After Whedon’s parents split, his mother came to England on sabbatical and the future creator of some of US pop culture’s most iconic characters found himself studying at a British public school, Winchester College (above).
“It was nuts. I wouldn’t wish it on a dog,” he remembers. “But I wouldn’t trade it for the world. I was not a very good student. I had many problems that they have acronyms for now that they didn’t then. So that was a struggle. Also I was a disaffected, alienated teen who just wanted to make movies.
“But even while I was utterly miserable I knew what a wonderful school it was. I would be like,‘I am miserable in the most beautiful place’,” he says.
His appreciation of Shakespeare deepened there too.
“I had great teachers, including my English A-level teachers who really gave me Shakespeare as nobody ever had.”
Whedon found his voice and made his name in TV with his cult classic, genre-bending shows like Buffy The Vampire Slayer and the space western Firefly but it was the movies that have given him his biggest hits.
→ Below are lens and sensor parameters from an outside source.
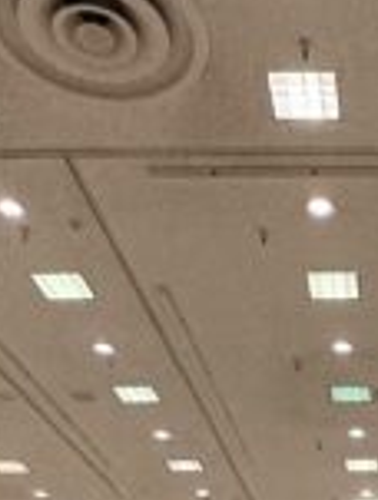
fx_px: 1029
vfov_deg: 19.5
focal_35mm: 71
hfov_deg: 20.0
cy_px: 927
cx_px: 401
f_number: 2.2
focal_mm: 2.22
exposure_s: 1/120
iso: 80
He co-wrote Pixar’s Toy Story and following the success of Avengers Assemble, he is advising on all Marvel Comics’ upcoming projects including Captain America 2: The Winter Soldier.
“I had an incredible time writing the characters in Avengers but a lot of it was introductions. Now I get to dig deeper,” he says of the upcoming sequel.
It’s set to shoot in the UK next February. Whedon should feel right at home, especially if Benny Hill is on the telly.
“You can see the influence of Benny Hill in Much Ado,” he deadpans. “Except that our jokes aren’t as subtle.”